Bohuslav Lipovsky: Mein Rat wäre, mit dem kulturellen Verständnis zu beginnen, bevor ein Mandat beginnt. Das Verständnis für die lokale Kultur ist nicht nur ein Nice-to-have, sondern eine Notwendigkeit für den Erfolg. Unternehmen sollten in Schulungen investieren, die nicht nur Sprache und Etikette abdecken, sondern auch tiefere Einblicke in lokale Geschäftspraktiken, kulturelles Erbe und Entscheidungsprozesse vermitteln. Das ist auch eine Form der Wertschätzung. Darüber hinaus ist es von hohem Wert, ein Netzwerk von lokalen Kontakten aufzubauen, das kontinuierliche Einblicke und Beratung bieten kann. Unternehmen sollten Interim Manager:innen auswählen, die nicht nur über das technische Fachwissen, sondern auch über die kulturelle und emotionale Intelligenz verfügen, um sich in diesem komplexen Umfeld zurechtzufinden. Bei CE Interim konzentrieren wir uns auf diese Bereiche, um sicherzustellen, dass unsere Manager:innen auf die Herausforderungen der interkulturellen Kommunikation in Mittel- und Osteuropa bestens vorbereitet sind. Wir haben in unserem Pool sowohl lokale Manager:innen mit internationaler Expertise als auch internationale Manager:innen, die lange in den Zielländern gelebt haben. Somit können wir je nach Anforderungen des Auftraggebers so gut wie immer passende Interim Manager:innen empfehlen. Mit österreichische Interim Manager:innen haben wir übrigens auch sehr gute Erfahrungen gemacht. Da Österreich so klein ist und Österreicher:innen viel reisen, sind sie bezüglich kultureller Differenzen recht sensibel und können sich gut anpassen.
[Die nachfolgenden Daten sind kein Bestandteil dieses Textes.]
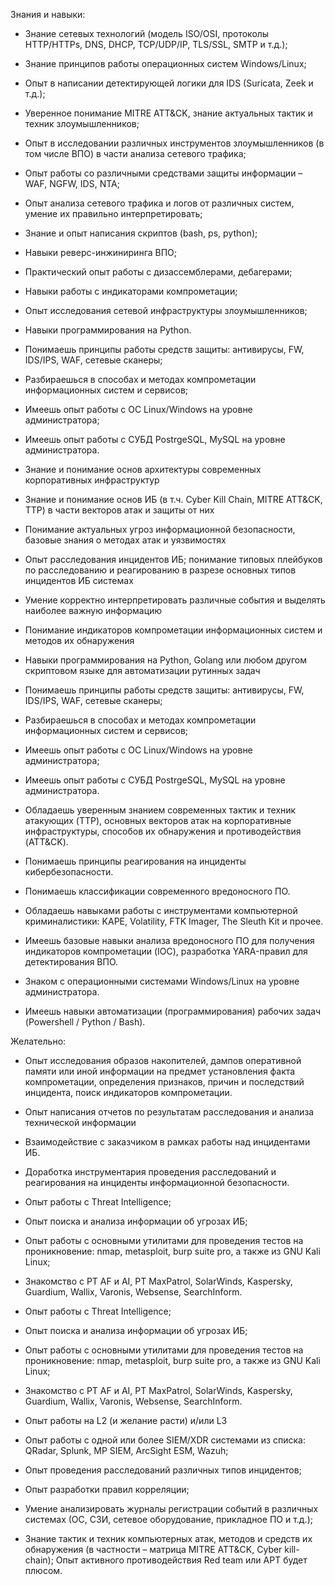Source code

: Знания и навыки:

- Знание сетевых технологий (модель ISO/OSI, протоколы HTTP/HTTPs, DNS, DHCP, TCP/UDP/IP, TLS/SSL, SMTP и т.д.);
- Знание принципов работы операционных систем Windows/Linux;
- Опыт в написании детектирующей логики для IDS (Suricata, Zeek и т.д.);
- Уверенное понимание MITRE ATT&CK, знание актуальных тактик и техник злоумышленников;
- Опыт в исследовании различных инструментов злоумышленников
(в том числе ВПО) в части анализа сетевого трафика;
- Опыт работы со различными средствами защиты информации – WAF, NGFW, IDS, NTA;
- Опыт анализа сетевого трафика и логов от различных систем, умение их правильно интерпретировать;
- Знание и опыт написания скриптов (bash, ps, python);

- Навыки реверс-инжиниринга ВПО;
- Практический опыт работы с дизассемблерами, дебагерами;
- Навыки работы с индикаторами компрометации;
- Опыт исследования сетевой инфраструктуры злоумышленников;
- Навыки программирования на Python.

- Понимаешь принципы работы средств защиты: антивирусы, FW, IDS/IPS, WAF, сетевые сканеры;
- Разбираешься в способах и методах компрометации информационных систем и сервисов;
- Имеешь опыт работы с ОС Linux/Windows на уровне администратора;
- Имеешь опыт работы с СУБД PostrgeSQL, MySQL на уровне администратора.

- Знание и понимание основ архитектуры современных корпоративных инфраструктур
- Знание и понимание основ ИБ (в т.ч. Cyber Kill Chain, MITRE ATT&CK, TTP) в части векторов атак и защиты от них
- Понимание актуальных угроз информационной безопасности, базовые знания о методах атак и уязвимостях
- Опыт расследования инцидентов ИБ; понимание типовых плейбуков по расследованию и реагированию в разрезе основных типов инцидентов ИБ системах
- Умение корректно интерпретировать различные события и выделять наиболее важную информацию
- Понимание индикаторов компрометации информационных систем и методов их обнаружения
- Навыки программирования на Python, Golang или любом другом скриптовом языке для автоматизации рутинных задач

- Понимаешь принципы работы средств защиты: антивирусы, FW, IDS/IPS, WAF, сетевые сканеры;
- Разбираешься в способах и методах компрометации информационных систем и сервисов;
- Имеешь опыт работы с ОС Linux/Windows на уровне администратора;
- Имеешь опыт работы с СУБД PostrgeSQL, MySQL на уровне администратора.

- Обладаешь уверенным знанием современных тактик и техник атакующих (TTP), основных векторов атак на корпоративные инфраструктуры, способов их обнаружения и противодействия (ATT&CK).
- Понимаешь принципы реагирования на инциденты кибербезопасности.
- Понимаешь классификации современного вредоносного ПО.
- Обладаешь навыками работы с инструментами компьютерной криминалистики: KAPE, Volatility, FTK Imager, The Sleuth Kit и прочее.
- Имеешь базовые навыки анализа вредоносного ПО для получения индикаторов компрометации (IOC), разработка YARA-правил для детектирования ВПО.
- Знаком с операционными системами Windows/Linux на уровне администратора.
- Имеешь навыки автоматизации (программирования) рабочих задач (Powershell / Python / Bash).

Желательно:
- Опыт исследования образов накопителей, дампов оперативной памяти или иной информации на предмет установления факта компрометации, определения признаков, причин и последствий инцидента, поиск индикаторов компрометации.
- Опыт написания отчетов по результатам расследования и анализа технической информации
- Взаимодействие с заказчиком в рамках работы над инцидентами ИБ.
- Доработка инструментария проведения расследований и реагирования на инциденты информационной безопасности.
- Опыт работы с Threat Intelligence;
- Опыт поиска и анализа информации об угрозах ИБ;
- Опыт работы с основными утилитами для проведения тестов на проникновение: nmap, metasploit, burp suite pro, а также из GNU Kali Linux;
- Знакомство с PT AF и AI, PT MaxPatrol, SolarWinds, Kaspersky, Guardium, Wallix, Varonis, Websense, SearchInform.

- Опыт работы с Threat Intelligence;
- Опыт поиска и анализа информации об угрозах ИБ;
- Опыт работы с основными утилитами для проведения тестов на проникновение: nmap, metasploit, burp suite pro, а также из GNU Kali Linux;
- Знакомство с PT AF и AI, PT MaxPatrol, SolarWinds, Kaspersky, Guardium, Wallix, Varonis, Websense, SearchInform.

- Опыт работы на L2 (и желание расти) и/или L3
- Опыт работы с одной или более SIEM/XDR системами из списка: QRadar, Splunk, MP SIEM, ArcSight ESM, Wazuh;
- Опыт проведения расследований различных типов инцидентов;
- Опыт разработки правил корреляции;
- Умение анализировать журналы регистрации событий в различных системах (ОС, СЗИ, сетевое оборудование, прикладное ПО и т.д.);
- Знание тактик и техник компьютерных атак, методов и средств их обнаружения (в частности – матрица MITRE ATT&CK, Cyber kill-chain);
Опыт активного противодействия Red team или APT будет плюсом.



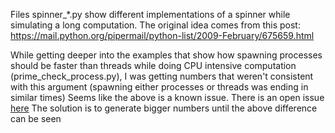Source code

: Files spinner_*.py show different implementations of a spinner while 
simulating a long computation. The original idea comes from this 
post: https://mail.python.org/pipermail/python-list/2009-February/675659.html

While getting deeper into the examples that show how spawning processes should be faster than threads while doing CPU intensive computation (prime_check_process.py), I was getting numbers that weren't consistent with this argument (spawning either processes or threads was ending in similar times)
Seems like the above is a known issue. There is an open issue [here](https://github.com/fluentpython/example-code-2e/issues/43)
The solution is to generate bigger numbers until the above difference can be seen
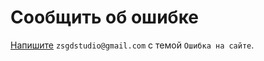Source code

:# Сообщить об ошибке

[Напишите](mailto:zsgdstudio@gmail.com?subject=Ошибка%20на%20сайте) `zsgdstudio@gmail.com` с темой `Ошибка на сайте`.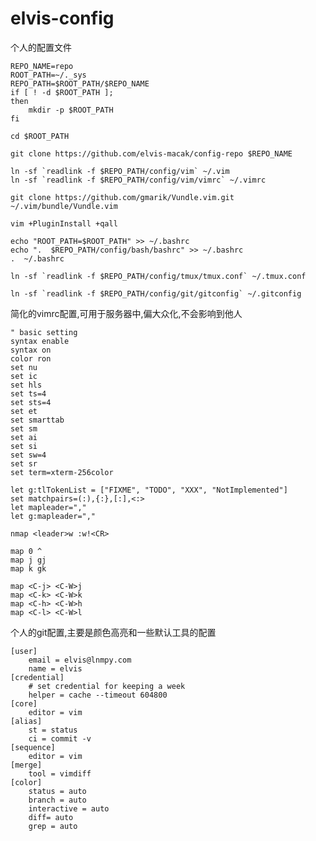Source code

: elvis-config
============


个人的配置文件

    REPO_NAME=repo
    ROOT_PATH=~/._sys
    REPO_PATH=$ROOT_PATH/$REPO_NAME 
    if [ ! -d $ROOT_PATH ];
    then
        mkdir -p $ROOT_PATH
    fi

    cd $ROOT_PATH

    git clone https://github.com/elvis-macak/config-repo $REPO_NAME

    ln -sf `readlink -f $REPO_PATH/config/vim` ~/.vim
    ln -sf `readlink -f $REPO_PATH/config/vim/vimrc` ~/.vimrc

    git clone https://github.com/gmarik/Vundle.vim.git ~/.vim/bundle/Vundle.vim

    vim +PluginInstall +qall

    echo "ROOT_PATH=$ROOT_PATH" >> ~/.bashrc
    echo ".  $REPO_PATH/config/bash/bashrc" >> ~/.bashrc
    .  ~/.bashrc

    ln -sf `readlink -f $REPO_PATH/config/tmux/tmux.conf` ~/.tmux.conf

    ln -sf `readlink -f $REPO_PATH/config/git/gitconfig` ~/.gitconfig


简化的vimrc配置,可用于服务器中,偏大众化,不会影响到他人

    " basic setting
    syntax enable
    syntax on
    color ron
    set nu
    set ic
    set hls
    set ts=4
    set sts=4
    set et
    set smarttab
    set sm
    set ai
    set si
    set sw=4
    set sr
    set term=xterm-256color

    let g:tlTokenList = ["FIXME", "TODO", "XXX", "NotImplemented"]
    set matchpairs=(:),{:},[:],<:>
    let mapleader=","
    let g:mapleader=","

    nmap <leader>w :w!<CR>

    map 0 ^
    map j gj
    map k gk

    map <C-j> <C-W>j
    map <C-k> <C-W>k
    map <C-h> <C-W>h
    map <C-l> <C-W>l

个人的git配置,主要是颜色高亮和一些默认工具的配置

    [user]
        email = elvis@lnmpy.com
        name = elvis
    [credential]
        # set credential for keeping a week
        helper = cache --timeout 604800
    [core]
        editor = vim
    [alias]
        st = status
        ci = commit -v
    [sequence]
        editor = vim
    [merge]
        tool = vimdiff
    [color]
        status = auto
        branch = auto
        interactive = auto
        diff= auto
        grep = auto
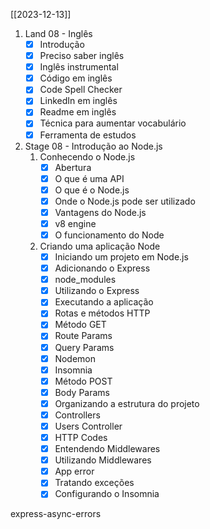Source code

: [[2023-12-13]]
1. Land 08 - Inglês
	- [x] Introdução
	- [x] Preciso saber inglês
	- [x] Inglês instrumental
	- [x] Código em inglês
	- [x] Code Spell Checker
	- [x] LinkedIn em inglês
	- [x] Readme em inglês
	- [x] Técnica para aumentar vocabulário
	- [x] Ferramenta de estudos
2. Stage 08 - Introdução ao Node.js
	1. Conhecendo o Node.js
		- [x] Abertura
		- [x] O que é uma API
		- [x] O que é o Node.js
		- [x] Onde o Node.js pode ser utilizado
		- [x] Vantagens do Node.js
		- [x] v8 engine
		- [x] O funcionamento do Node
	2.  Criando uma aplicação Node
		- [x] Iniciando um projeto em Node.js
		- [x] Adicionando o Express
		- [x] node_modules
		- [x] Utilizando o Express
		- [x] Executando a aplicação
		- [x] Rotas e métodos HTTP
		- [x] Método GET
		- [x] Route Params
		- [x] Query Params
		- [x] Nodemon
		- [x] Insomnia
		- [x] Método POST
		- [x] Body Params
		- [x] Organizando a estrutura do projeto
		- [x] Controllers
		- [x] Users Controller
		- [x] HTTP Codes
		- [x] Entendendo Middlewares
		- [x] Utilizando Middlewares
		- [x] App error
		- [x] Tratando exceções
		- [x] Configurando o Insomnia

express-async-errors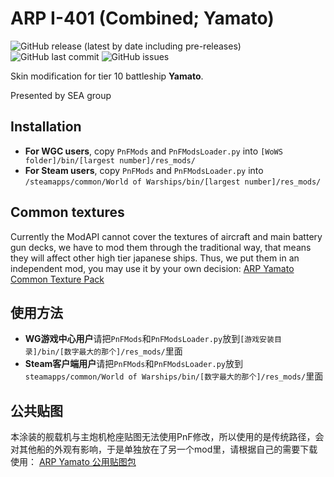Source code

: ﻿# ARP I-401 (Combined; Yamato)

![GitHub release (latest by date including pre-releases)](https://img.shields.io/github/v/release/SEA-group/ARP-Yamato-Ultimate?include_prereleases)
![GitHub last commit](https://img.shields.io/github/last-commit/SEA-group/ARP-Yamato-Ultimate)
![GitHub issues](https://img.shields.io/github/issues-raw/SEA-group/ARP-Yamato-Ultimate)

Skin modification for tier 10 battleship **Yamato**. 

Presented by SEA group

## Installation
* **For WGC users**, copy `PnFMods` and `PnFModsLoader.py` into `[WoWS folder]/bin/[largest number]/res_mods/`
* **For Steam users**, copy `PnFMods` and `PnFModsLoader.py` into `/steamapps/common/World of Warships/bin/[largest number]/res_mods/`

## Common textures
Currently the ModAPI cannot cover the textures of aircraft and main battery gun decks, we have to mod them through the traditional way, that means they will affect other high tier japanese ships. Thus, we put them in an independent mod, you may use it by your own decision:
[ARP Yamato Common Texture Pack](https://github.com/SEA-group/ARP-Yamato-Common-Texture-Pack)

## 使用方法
* **WG游戏中心用户**请把`PnFMods`和`PnFModsLoader.py`放到`[游戏安装目录]/bin/[数字最大的那个]/res_mods/`里面
* **Steam客户端用户**请把`PnFMods`和`PnFModsLoader.py`放到`steamapps/common/World of Warships/bin/[数字最大的那个]/res_mods/`里面

## 公共贴图
本涂装的舰载机与主炮机枪座贴图无法使用PnF修改，所以使用的是传统路径，会对其他船的外观有影响，于是单独放在了另一个mod里，请根据自己的需要下载使用：
[ARP Yamato 公用贴图包](https://github.com/SEA-group/ARP-Yamato-Common-Texture-Pack)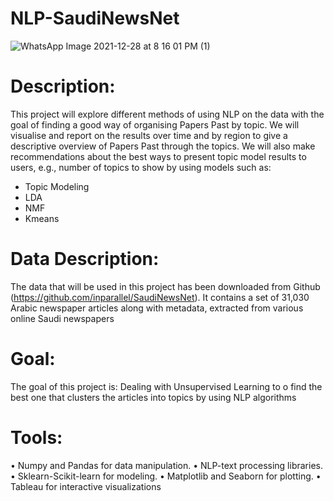 # NLP-SaudiNewsNet

![WhatsApp Image 2021-12-28 at 8 16 01 PM (1)](https://user-images.githubusercontent.com/79373504/147632505-18f33f4c-56f1-43ed-80ed-718d63f0dd99.jpeg)


# Description:

This project will explore different methods of using NLP on the data with the goal of finding a good way of organising Papers Past by topic.
We will visualise and report on the results over time and by region to give a descriptive overview of Papers Past through the topics. We will also make recommendations about the best ways to present topic model results to users, e.g., number of topics to show by using  models such as: 
* Topic Modeling 
* LDA  
* NMF
* Kmeans


# Data Description:
The data that will be used in this project has been downloaded from Github (https://github.com/inparallel/SaudiNewsNet). It contains a set of 31,030 Arabic newspaper articles along with metadata, extracted from various online Saudi newspapers


# Goal:
The goal of this project is: Dealing with Unsupervised Learning to o find the best one that clusters the articles into topics  by using NLP algorithms

# Tools:
•	Numpy and Pandas for data manipulation.
•	NLP-text processing libraries.
•	Sklearn-Scikit-learn for modeling.
•	Matplotlib and Seaborn for plotting.
•	Tableau for interactive visualizations



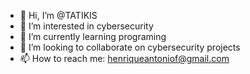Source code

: - 👋 Hi, I’m @TATIKIS
- 👀 I’m interested in cybersecurity
- 🌱 I’m currently learning programing
- 💞️ I’m looking to collaborate on cybersecurity projects
- 📫 How to reach me: henriqueantoniof@gmail.com
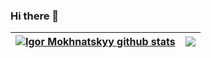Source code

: ### Hi there 👋

<!--
**gigorko1993/gigorko1993** is a ✨ _special_ ✨ repository because its `README.md` (this file) appears on your GitHub profile.

Here are some ideas to get you started:

- 🔭 I’m currently working on ...
- 🌱 I’m currently learning ...
- 👯 I’m looking to collaborate on ...
- 🤔 I’m looking for help with ...
- 💬 Ask me about ...
- 📫 How to reach me: ...
- 😄 Pronouns: ...
- ⚡ Fun fact: ...
-->
| <a href="https://github.com/gigork1993/github-readme-stats"><img align="center" src="https://github-readme-stats.vercel.app/api?username=gigork1993&show_icons=true&include_all_commits=true&theme=buefy&hide_border=true" alt="Igor Mokhnatskyy github stats" /></a> | <a href="https://github.com/gigork1993/github-readme-stats"><img align="center" src="https://github-readme-stats.vercel.app/api/top-langs/?username=gigork1993&layout=compact&theme=buefy&hide_border=true" /></a> |
| ------------- | ------------- |

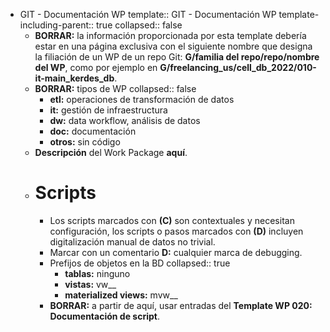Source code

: - GIT - Documentación WP
  template:: GIT - Documentación WP
  template-including-parent:: true
  collapsed:: false
  - **BORRAR:** la información proporcionada por esta template debería estar en una página exclusiva con el siguiente nombre que designa la filiación de un WP de un repo Git: **G/familia del repo/repo/nombre del WP**, como por ejemplo en **G/freelancing_us/cell_db_2022/010-it-main_kerdes_db**.
  - **BORRAR:** tipos de WP
    collapsed:: false
    - **etl:** operaciones de transformación de datos
    - **it:** gestión de infraestructura
    - **dw:** data workflow, análisis de datos
    - **doc:** documentación
    - **otros:** sin código
  - **Descripción** del Work Package **aquí**.
  - # Scripts
    - Los scripts marcados con **(C)** son contextuales y necesitan configuración, los scripts o pasos marcados con **(D)** incluyen digitalización manual de datos no trivial.
    - Marcar con un comentario **D:** cualquier marca de debugging.
    - Prefijos de objetos en la BD
      collapsed:: true
      - **tablas:** ninguno
      - **vistas:** vw\_\_
      - **materialized views:** mvw\_\_
    - **BORRAR:** a partir de aquí, usar entradas del **Template WP 020: Documentación de script**.
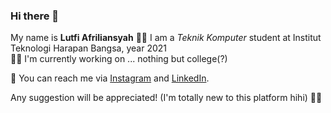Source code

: ### Hi there 👋

My name is **Lutfi Afriliansyah**
👨‍🎓 I am a *Teknik Komputer* student at Institut Teknologi Harapan Bangsa, year 2021 \
👩‍🏫 I'm currently working on ... nothing but college(?)

📱 You can reach me via [Instagram](https://www.dicoding.com/) and [LinkedIn](https://www.linkedin.com/in/lutfi-afriliansyah/).

Any suggestion will be appreciated! (I'm totally new to this platform hihi) 🤸‍♂️

<!--
**lutfiafriliansyah/lutfiafriliansyah** is a ✨ _special_ ✨ repository because its `README.md` (this file) appears on your GitHub profile.

Here are some ideas to get you started:

- 🔭 I’m currently working on ...
- 🌱 I’m currently learning ...
- 👯 I’m looking to collaborate on ...
- 🤔 I’m looking for help with ...
- 💬 Ask me about ...
- 📫 How to reach me: ...
- 😄 Pronouns: ...
- ⚡ Fun fact: ...
-->
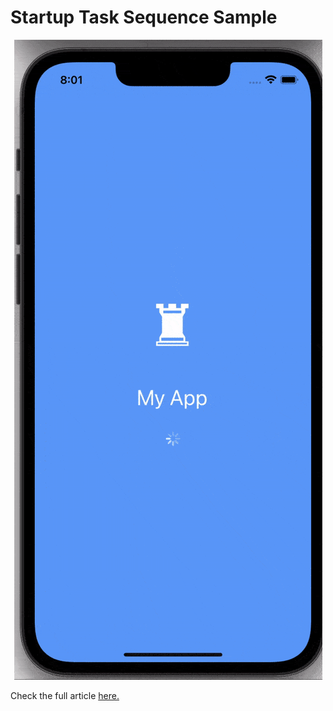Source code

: # Startup Task Sequence Sample

<p align="center">
<img height:"700" src="sample.gif" />
</p>


Check the full article [here.](xamboy.com/)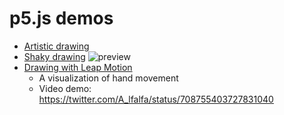 # p5.js demos
* [Artistic drawing](http://hanax.github.io/p5js_demos/demo_wp)
* [Shaky drawing](http://hanax.github.io/p5js_demos/demo_mouse)
![preview](http://hanax.co/assets/arts/heart.jpg)
* [Drawing with Leap Motion](http://hanax.github.io/p5js_demos/demo_leapmotion)
  * A visualization of hand movement
  * Video demo: https://twitter.com/A_lfalfa/status/708755403727831040
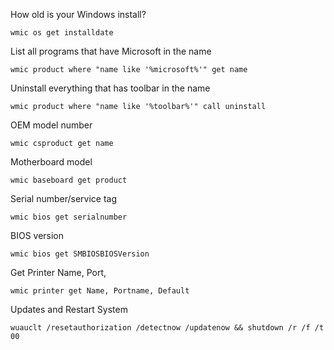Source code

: How old is your Windows install?

`wmic os get installdate`

List all programs that have Microsoft in the name

`wmic product where "name like '%microsoft%'" get name`

Uninstall everything that has toolbar in the name

`wmic product where "name like '%toolbar%'" call uninstall`

OEM model number

`wmic csproduct get name`

Motherboard model

`wmic baseboard get product`

Serial number/service tag

`wmic bios get serialnumber`

BIOS version

`wmic bios get SMBIOSBIOSVersion`

Get Printer Name, Port, 

`wmic printer get Name, Portname, Default`

Updates and Restart System 

`wuauclt /resetauthorization /detectnow /updatenow && shutdown /r /f /t 00`
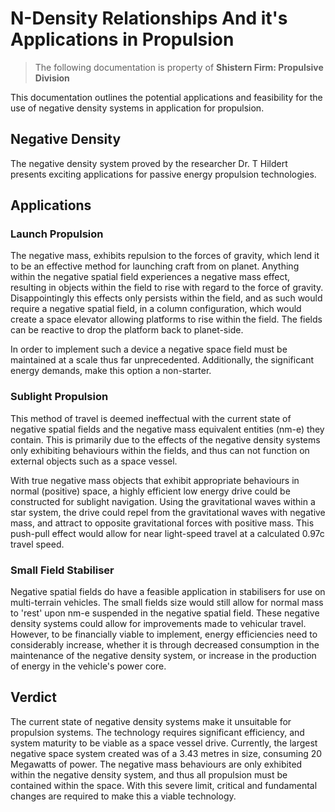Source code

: # N-Density Relationships And it's Applications in Propulsion

> The following documentation is property of **Shistern Firm: Propulsive Division**

This documentation outlines the potential applications and feasibility for the use of negative density systems in application for propulsion.

## Negative Density

The negative density system proved by the researcher Dr. T Hildert presents exciting applications for passive energy propulsion technologies.

## Applications

### Launch Propulsion

The negative mass, exhibits repulsion to the forces of gravity, which lend it to be an effective method for launching craft from on planet. Anything within the negative spatial field experiences a negative mass effect, resulting in objects within the field to rise with regard to the force of gravity. Disappointingly this effects only persists within the field, and as such would require a negative spatial field, in a column configuration, which would create a space elevator allowing platforms to rise within the field. The fields can be reactive to drop the platform back to planet-side.

In order to implement such a device a negative space field must be maintained at a scale thus far unprecedented. Additionally, the significant energy demands, make this option a non-starter.

### Sublight Propulsion

This method of travel is deemed ineffectual with the current state of negative spatial fields and the negative mass equivalent entities (nm-e) they contain. This is primarily due to the effects of the negative density systems only exhibiting behaviours within the fields, and thus can not function on external objects such as a space vessel.

With true negative mass objects that exhibit appropriate behaviours in normal (positive) space, a highly efficient low energy drive could be constructed for sublight navigation. Using the gravitational waves within a star system, the drive could repel from the gravitational waves with negative mass, and attract to opposite gravitational forces with positive mass. This push-pull effect would allow for near light-speed travel at a calculated 0.97c travel speed.

### Small Field Stabiliser

Negative spatial fields do have a feasible application in stabilisers for use on multi-terrain vehicles. The small fields size would still allow for normal mass to 'rest' upon nm-e suspended in the negative spatial field. These negative density systems could allow for improvements made to vehicular travel. However, to be financially viable to implement, energy efficiencies need to considerably increase, whether it is through decreased consumption in the maintenance of the negative density system, or increase in the production of energy in the vehicle's power core.

## Verdict

The current state of negative density systems make it unsuitable for propulsion systems. The technology requires significant efficiency, and system maturity to be viable as a space vessel drive. Currently, the largest negative space system created was of a 3.43 metres in size, consuming 20 Megawatts of power. The negative mass behaviours are only exhibited within the negative density system, and thus all propulsion must be contained within the space. With this severe limit, critical and fundamental changes are required to make this a viable technology.
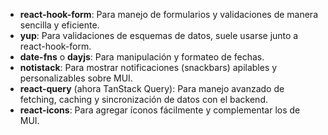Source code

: - **react-hook-form**: Para manejo de formularios y validaciones de manera sencilla y eficiente.
- **yup**: Para validaciones de esquemas de datos, suele usarse junto a react-hook-form.
- **date-fns** o **dayjs**: Para manipulación y formateo de fechas.
- **notistack**: Para mostrar notificaciones (snackbars) apilables y personalizables sobre MUI.
- **react-query** (ahora TanStack Query): Para manejo avanzado de fetching, caching y sincronización de datos con el backend.
- **react-icons**: Para agregar íconos fácilmente y complementar los de MUI.
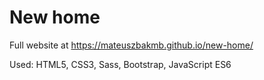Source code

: # New home

Full website at https://mateuszbakmb.github.io/new-home/

Used: HTML5, CSS3, Sass, Bootstrap, JavaScript ES6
Nina Neubauer: Vielen Dank, Bohuslav, dass Du Dein Fachwissen mit uns teilst. Es ist mit nun noch bewusster geworden, wie und warum die Beherrschung der interkulturellen Kommunikation eine entscheidende Komponente für erfolgreiches Interim Management ist. Bei österreichischen Interim Manager:innen kommt wahrscheinlich auch dazu, dass viele Österreicher:innen familiäre Wurzeln in oder Beziehungen zu den angrenzenden Ländern Mittel- und Osteuropas haben. Das macht es wohl auch einfacher, die Leute dort zu verstehen und kulturelle Unterschiede nicht als Bedrohung, sondern als Bereicherung anzusehen.

Bohuslav Lipovsky: Ich danke Dir. Es war mir ein Vergnügen, diese wichtigen Themen mit der Management Factory zu diskutieren. Interkulturelle Kommunikation ist in der Tat ein Eckpfeiler unserer Arbeit. Bei Valtus und der Valtus Alliance haben 34 % der Mandate eine internationale Komponente. Gerade wir bei CE Interim bekommen sehr viele Anfragen von unseren Partnern aus Österreich, Deutschland, Frankreich und den Nordischen Ländern.